Eine weitere Quelle für Informationen über das Versorgungsgeschehen sind die Patientinnen und Patienten selbst. 82 Prozent der Befragten halten die Erfahrungen, die andere mit einer Arztpraxis, einem Krankenhaus oder einer Pflegeeinrichtung gemacht haben, für wichtig, um deren Qualität zu beurteilen. Obwohl die Gesundheitsministerkonferenz schon 2018 eine systematische Erhebung von Patientenerfahrungen in allen Einrichtungen des Gesundheitswesens gefordert hat, ist bislang so gut wie nichts umgesetzt worden. Auch beim Einsatz von so genannten „Patient Reported Outcome Measures“ (PROM) bleibt Deutschland hinter Ländern wie England und Schweden zurück. Bei PROM-Verfahren berichten Patientinnen und Patienten anhand medizinischer Kriterien selbst, wie eine bestimmte Behandlung gewirkt hat.
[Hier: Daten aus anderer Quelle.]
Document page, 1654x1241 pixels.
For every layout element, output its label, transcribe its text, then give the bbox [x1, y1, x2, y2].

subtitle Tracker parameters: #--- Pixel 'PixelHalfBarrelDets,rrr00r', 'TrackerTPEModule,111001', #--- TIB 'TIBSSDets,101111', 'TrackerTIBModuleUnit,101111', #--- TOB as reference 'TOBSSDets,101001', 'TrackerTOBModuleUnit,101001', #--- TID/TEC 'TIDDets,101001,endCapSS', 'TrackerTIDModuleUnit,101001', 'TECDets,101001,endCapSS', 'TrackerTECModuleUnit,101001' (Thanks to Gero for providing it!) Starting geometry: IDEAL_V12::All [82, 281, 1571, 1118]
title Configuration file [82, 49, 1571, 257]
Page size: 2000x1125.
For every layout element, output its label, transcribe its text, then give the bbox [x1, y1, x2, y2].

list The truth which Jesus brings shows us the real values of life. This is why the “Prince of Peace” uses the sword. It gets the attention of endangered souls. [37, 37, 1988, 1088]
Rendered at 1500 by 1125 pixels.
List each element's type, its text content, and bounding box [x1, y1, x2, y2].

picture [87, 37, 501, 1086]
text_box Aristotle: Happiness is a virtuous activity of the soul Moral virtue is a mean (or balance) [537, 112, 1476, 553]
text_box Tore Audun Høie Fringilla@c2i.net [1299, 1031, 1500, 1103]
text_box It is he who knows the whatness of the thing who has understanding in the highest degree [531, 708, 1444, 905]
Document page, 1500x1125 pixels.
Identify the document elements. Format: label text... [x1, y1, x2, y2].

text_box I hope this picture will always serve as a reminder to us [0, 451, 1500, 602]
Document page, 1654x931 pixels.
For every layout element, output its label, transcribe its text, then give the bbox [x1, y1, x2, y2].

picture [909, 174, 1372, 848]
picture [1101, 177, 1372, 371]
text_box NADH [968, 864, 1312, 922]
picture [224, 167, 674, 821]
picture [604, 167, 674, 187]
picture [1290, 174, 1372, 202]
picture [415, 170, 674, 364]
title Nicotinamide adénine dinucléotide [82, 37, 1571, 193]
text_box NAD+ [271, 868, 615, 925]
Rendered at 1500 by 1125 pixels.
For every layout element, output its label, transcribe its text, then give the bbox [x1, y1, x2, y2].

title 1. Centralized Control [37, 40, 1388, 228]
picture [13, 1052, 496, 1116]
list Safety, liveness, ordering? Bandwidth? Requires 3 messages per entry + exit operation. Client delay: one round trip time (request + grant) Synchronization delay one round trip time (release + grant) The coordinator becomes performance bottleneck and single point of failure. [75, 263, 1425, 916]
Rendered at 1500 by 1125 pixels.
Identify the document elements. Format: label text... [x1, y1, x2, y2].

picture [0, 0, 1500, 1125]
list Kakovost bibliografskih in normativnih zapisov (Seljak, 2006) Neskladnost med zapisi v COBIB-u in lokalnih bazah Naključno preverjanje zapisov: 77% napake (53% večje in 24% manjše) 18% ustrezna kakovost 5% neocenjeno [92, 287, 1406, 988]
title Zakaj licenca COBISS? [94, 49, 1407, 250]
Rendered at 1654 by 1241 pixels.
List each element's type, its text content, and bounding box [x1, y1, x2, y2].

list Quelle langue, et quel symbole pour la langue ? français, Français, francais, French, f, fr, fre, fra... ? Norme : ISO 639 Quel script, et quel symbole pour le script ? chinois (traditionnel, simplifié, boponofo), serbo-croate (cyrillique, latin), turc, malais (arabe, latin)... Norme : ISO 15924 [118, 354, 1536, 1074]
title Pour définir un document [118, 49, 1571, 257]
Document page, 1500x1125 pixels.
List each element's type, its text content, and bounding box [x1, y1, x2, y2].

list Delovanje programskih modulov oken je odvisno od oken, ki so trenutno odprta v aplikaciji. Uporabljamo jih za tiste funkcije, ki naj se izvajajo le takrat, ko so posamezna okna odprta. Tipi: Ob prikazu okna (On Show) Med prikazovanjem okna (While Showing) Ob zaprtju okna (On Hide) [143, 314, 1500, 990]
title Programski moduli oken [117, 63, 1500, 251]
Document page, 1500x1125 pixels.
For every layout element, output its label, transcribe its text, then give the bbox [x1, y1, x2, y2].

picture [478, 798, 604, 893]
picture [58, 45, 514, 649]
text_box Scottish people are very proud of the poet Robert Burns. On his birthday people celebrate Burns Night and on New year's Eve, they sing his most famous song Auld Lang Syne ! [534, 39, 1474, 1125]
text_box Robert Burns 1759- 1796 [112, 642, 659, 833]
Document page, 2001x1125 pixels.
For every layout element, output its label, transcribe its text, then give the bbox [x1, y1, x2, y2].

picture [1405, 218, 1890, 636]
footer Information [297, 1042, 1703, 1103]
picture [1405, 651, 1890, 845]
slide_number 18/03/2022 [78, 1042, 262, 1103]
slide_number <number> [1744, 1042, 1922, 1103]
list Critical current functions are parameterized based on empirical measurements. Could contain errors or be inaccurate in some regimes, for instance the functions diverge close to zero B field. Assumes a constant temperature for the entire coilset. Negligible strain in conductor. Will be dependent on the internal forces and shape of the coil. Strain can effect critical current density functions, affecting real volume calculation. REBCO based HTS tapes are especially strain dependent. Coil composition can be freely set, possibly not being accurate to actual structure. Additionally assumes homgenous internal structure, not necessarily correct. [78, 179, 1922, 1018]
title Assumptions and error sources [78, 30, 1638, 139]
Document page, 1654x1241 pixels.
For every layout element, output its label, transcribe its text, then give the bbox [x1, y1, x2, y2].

Über Umfang und die Beschaffenheit Qualitätsdaten hinaus geht es auch um deren zielgenaue und situationsgerechte Nutzung im Versorgungsalltag. Zentral ist dafür der Informationsbedarf der Patientinnen und Patienten in der jeweiligen Behandlungssituation. 71 Prozent der Befragten erwarten von ihrer Hausarztpraxis Orientierungshilfe, etwa bei der Suche nach einem Krankenhaus. Hierbei ließen sich für die Beurteilung der Versorgungsqualität die Fallzahlen heranziehen, die abbilden, wie oft eine Klinik bestimmte Operationen durchführt.

Digitale Hilfsmittel wie die Praxissoftware oder die elektronische Patientenakte könnten einen schnellen Zugriff auf relevante Informationen in der Sprechstunde ermöglichen. So wünschen sich 67 Prozent der Befragten, dass eine elektronische Patientenakte neben der Dokumentation von Befunden und Therapien auch Qualitätsinformationen zu Gesundheitsanbietern vorhält. Neben der Hausarztpraxis erwarten 62 Prozent der Befragten Orientierungshilfe in Sachen Qualität auch von Krankenkassen oder einer unabhängigen Institution, wie der Stiftung Warentest.

Eine umfassende Qualitätsberichterstattung, die über die nötigen Daten verfügt, könnte ihr Potenzial am besten im Kontext eines digitalen Informations- und Leitsystems für Patientinnen und Patienten entfalten, das die seriösen Transparenzangebote bündelt und sie als festen Bestandteil in Behandlungsabläufe integriert.